Para kurator mempunyai pandangan beragam soal pengurangan fee. James Purba misalnya. Kurator yang juga berprofesi sebagai advokat ini mempertanyakan alasan pemerintah yang mengurangi fee kurator. Menurut dia, kurator berhak mendapatkan fee yang besar karena tanggung jawabnya juga besar. “Kalau bisa justru ditambah fee kuratornya,” seloroh James kepada hukumonline, Selasa (29/1) di Jakarta.

Senada, Imran Nating tak mempersoalkan pengurangan fee kurator. Ia juga menanyakan apa yang menjadi latar belakang pemerintah mengeluarkan kebijakan seperti itu.

Sementara Ricardo enggan berpendapat lebih jauh. Menurutnya, besar-kecilnya fee kurator akhirnya akan dihubungkan juga dengan seberapa banyak jam kerja (work hour) yang telah dilakoni kurator dalam mengurus harta debitor.

Terpisah, Direktur Perdata Kementerian Hukum dan HAM, Lilik Sri Haryanto membeberkan alasan pengurangan fee kurator. Alasannya sangat sederhana. Yaitu agar tak terjadi kesenjangan yang mencolok antara kurator dan profesi hukum lainnya seperti hakim dan jaksa.

“Nah, rasionalisasi ini dibandingkan dengan pekerja hukum lain, hakim, jaksa, dan lain-lain. Kalau untuk satu kasus saja kurator dapat (fee, red) 2 triliun, sementara hakim yang kerja bertahun-tahun saja tidak bisa dapat segitu. Jadi pemikiran kita sederhana saja, karena sifatnya rasionalisasi dengan pekerja hukum lainnya,” kata Lilik kepada hukumonline, Senin (21/1). 

Seperti biaya perkara
Terkait pembebanan fee kurator kepada pemohon pailit bila Mahkamah Agung membatalkan putusan pailit, Ricardo di satu sisi menebak aturan itu diterapkan untuk melindungi kepentingan debitor.

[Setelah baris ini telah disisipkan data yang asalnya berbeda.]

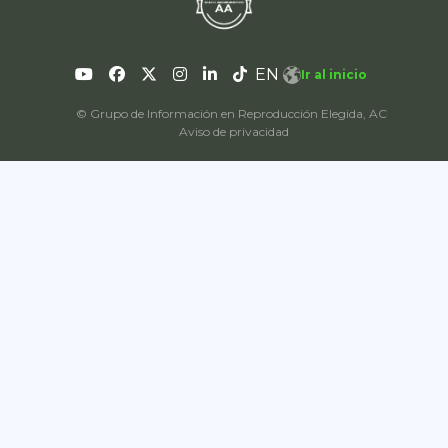
EN
Ir al inicio
© Grupo de Información en Reproducción Elegida, AC
Aviso de privacidad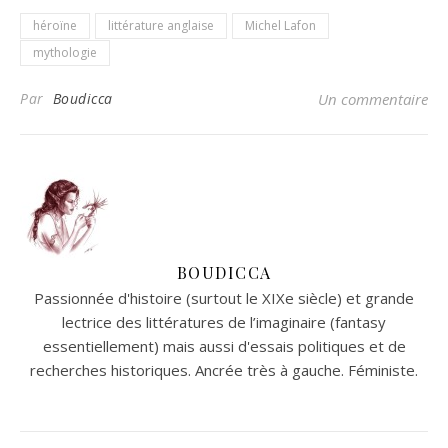
héroïne
littérature anglaise
Michel Lafon
mythologie
Par
Boudicca
Un commentaire
BOUDICCA
Passionnée d'histoire (surtout le XIXe siècle) et grande
lectrice des littératures de l’imaginaire (fantasy
essentiellement) mais aussi d'essais politiques et de
recherches historiques. Ancrée très à gauche. Féministe.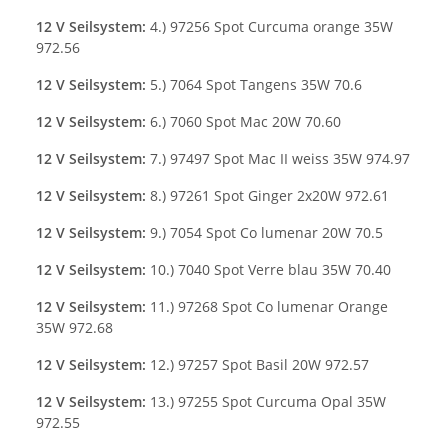
12 V Seilsystem:
4.) 97256 Spot Curcuma orange 35W
972.56
12 V Seilsystem:
5.) 7064 Spot Tangens 35W 70.6
12 V Seilsystem:
6.) 7060 Spot Mac 20W 70.60
12 V Seilsystem:
7.) 97497 Spot Mac II weiss 35W 974.97
12 V Seilsystem:
8.) 97261 Spot Ginger 2x20W 972.61
12 V Seilsystem:
9.) 7054 Spot Co lumenar 20W 70.5
12 V Seilsystem:
10.) 7040 Spot Verre blau 35W 70.40
12 V Seilsystem:
11.) 97268 Spot Co lumenar Orange
35W 972.68
12 V Seilsystem:
12.) 97257 Spot Basil 20W 972.57
12 V Seilsystem:
13.) 97255 Spot Curcuma Opal 35W
972.55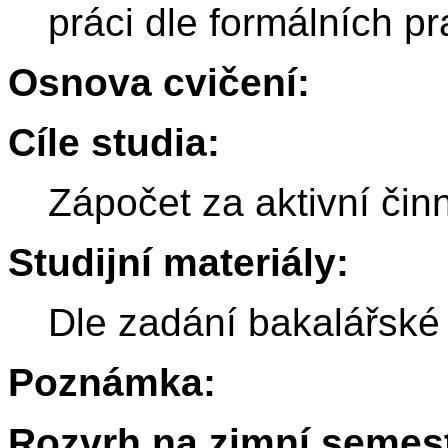
práci dle formálních p
Osnova cvičení:
Cíle studia:
Zápočet za aktivní čin
Studijní materiály:
Dle zadání bakalářské
Poznámka:
Rozvrh na zimní semest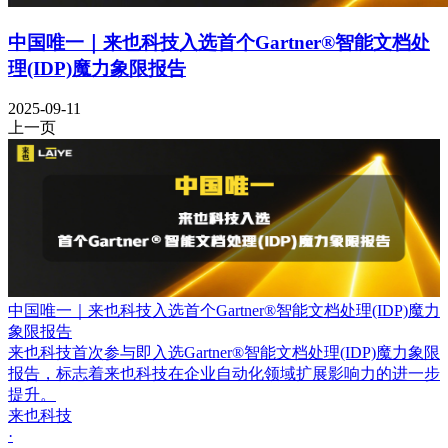
中国唯一｜来也科技入选首个Gartner®智能文档处
理(IDP)魔力象限报告
2025-09-11
上一页
中国唯一｜来也科技入选首个Gartner®智能文档处理(IDP)魔力
象限报告
来也科技首次参与即入选Gartner®智能文档处理(IDP)魔力象限
报告，标志着来也科技在企业自动化领域扩展影响力的进一步
提升。
来也科技
·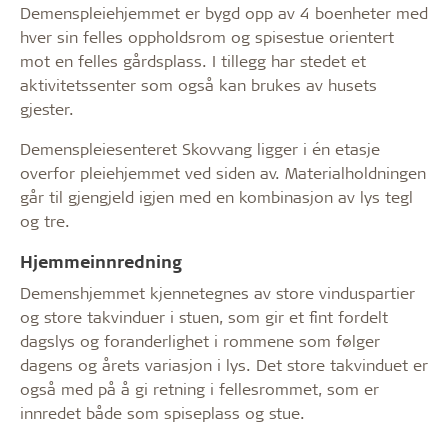
Demenspleiehjemmet er bygd opp av 4 boenheter med
hver sin felles oppholdsrom og spisestue orientert
mot en felles gårdsplass. I tillegg har stedet et
aktivitetssenter som også kan brukes av husets
gjester.
Demenspleiesenteret Skovvang ligger i én etasje
overfor pleiehjemmet ved siden av. Materialholdningen
går til gjengjeld igjen med en kombinasjon av lys tegl
og tre.
Hjemmeinnredning
Demenshjemmet kjennetegnes av store vinduspartier
og store takvinduer i stuen, som gir et fint fordelt
dagslys og foranderlighet i rommene som følger
dagens og årets variasjon i lys. Det store takvinduet er
også med på å gi retning i fellesrommet, som er
innredet både som spiseplass og stue.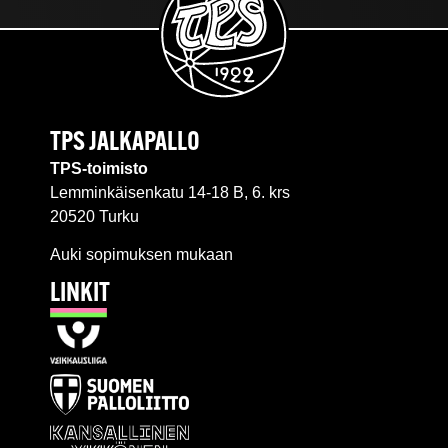
TPS JALKAPALLO
TPS-toimisto
Lemminkäisenkatu 14-18 B, 6. krs
20520 Turku
Auki sopimuksen mukaan
LINKIT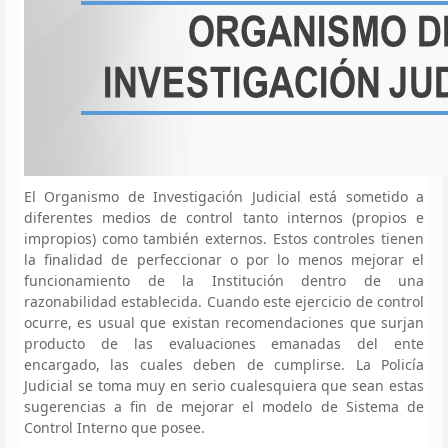
El Organismo de Investigación Judicial está sometido a
diferentes medios de control tanto internos (propios e
impropios) como también externos. Estos controles tienen
la finalidad de perfeccionar o por lo menos mejorar el
funcionamiento de la Institución dentro de una
razonabilidad establecida. Cuando este ejercicio de control
ocurre, es usual que existan recomendaciones que surjan
producto de las evaluaciones emanadas del ente
encargado, las cuales deben de cumplirse. La Policía
Judicial se toma muy en serio cualesquiera que sean estas
sugerencias a fin de mejorar el modelo de Sistema de
Control Interno que posee.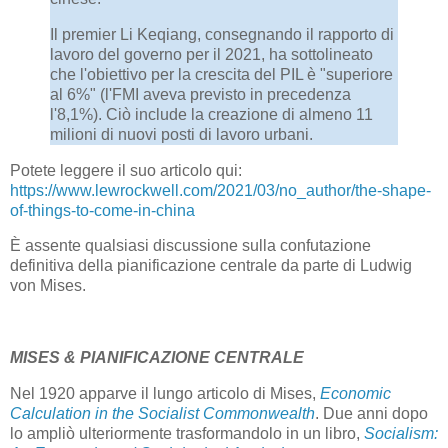
Il premier Li Keqiang, consegnando il rapporto di
lavoro del governo per il 2021, ha sottolineato
che l'obiettivo per la crescita del PIL è "superiore
al 6%" (l'FMI aveva previsto in precedenza
l'8,1%). Ciò include la creazione di almeno 11
milioni di nuovi posti di lavoro urbani.
Potete leggere il suo articolo qui:
https://www.lewrockwell.com/2021/03/no_author/the-shape-
of-things-to-come-in-china
È assente qualsiasi discussione sulla confutazione
definitiva della pianificazione centrale da parte di Ludwig
von Mises.
MISES & PIANIFICAZIONE CENTRALE
Nel 1920 apparve il lungo articolo di Mises,
Economic
Calculation in the Socialist Commonwealth
. Due anni dopo
lo ampliò ulteriormente trasformandolo in un libro,
Socialism: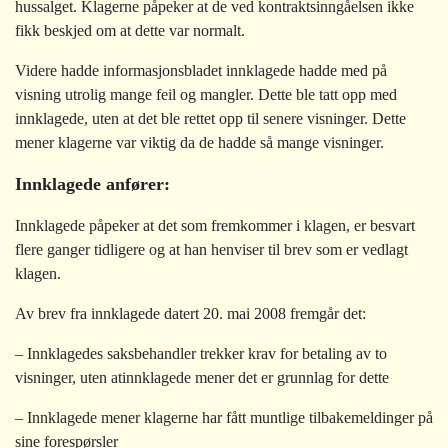
hussalget. Klagerne påpeker at de ved kontraktsinngåelsen ikke
fikk beskjed om at dette var normalt.
Videre hadde informasjonsbladet innklagede hadde med på
visning utrolig mange feil og mangler. Dette ble tatt opp med
innklagede, uten at det ble rettet opp til senere visninger. Dette
mener klagerne var viktig da de hadde så mange visninger.
Innklagede anfører:
Innklagede påpeker at det som fremkommer i klagen, er besvart
flere ganger tidligere og at han henviser til brev som er vedlagt
klagen.
Av brev fra innklagede datert 20. mai 2008 fremgår det:
– Innklagedes saksbehandler trekker krav for betaling av to
visninger, uten atinnklagede mener det er grunnlag for dette
– Innklagede mener klagerne har fått muntlige tilbakemeldinger på
sine forespørsler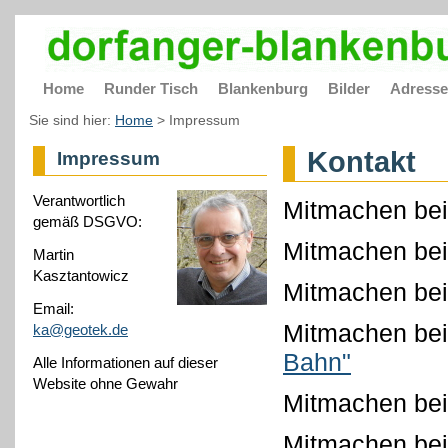
Home
Runder Tisch
Blankenburg
Bilder
Adress
Sie sind hier:
Home
>
Impressum
Kontakt
Impressum
Verantwortlich
Mitmachen b
gemäß DSGVO:
Mitmachen bei
Martin
Kasztantowicz
Mitmachen bei
Email:
Mitmachen bei
ka@geotek.de
Bahn"
Alle Informationen auf dieser
Website ohne Gewahr
Mitmachen bei
Mitmachen b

Dengan ketentuan itu, kata Ricardo, pemohon harus ekstra hati-hati dalam mengajukan permohonan pailit. Karena bila tidak punya bukti kuat, dan kemudian Mahkamah Agung membatalkan putusan pailit, si pemohon harus siap-siap merogoh kocek untuk membayar fee kurator.

Tapi Ricardo mewanti-wanti agar hakim konsisten dengan syarat pailit yang diatur dalam  UU Kepailitan. Syarat itu antara lain adanya minimal dua utang yang jatuh tempo dan dapat ditagih serta pembuktian yan sederhana.

“Jangan sampai sebenarnya utang tersebut dapat ditagih ternyata diputus tidak pailit atau sebaliknya karena hakim tidak mengerti,” kata Ricardo kepada hukumonline lewat telepon, Jumat (18/1).

Namun ketentuan pembebanan fee kurator kepada pemohon pailit ini dikhawatirkan akan menimbulkan masalah baru. James misalnya yang mencontohkan pemohon pailit sebagai kreditor dapat ‘dirugikan’ dua kali. “Memohon pailit itu sama dengan menagih utang. Dia utangnya saja tidak terbayar, disuruh tambah lagi bayar fee kurator.”

Sementara Lilik punya alasan sendiri mengapa fee kurator dibebankan kepada pemohon pailit bila Mahkamah Agung membatalkan putusan pailit. Ia membandingkan dengan perkara perdata yang mewajibkan pihak yang kalah membayar biaya perkara. “Nah, kalau dia pailitkan dirinya sendiri dan ditolak, maka dia yang bayar. Demikian kalau kreditor kalah, dia juga yang harus bayar.”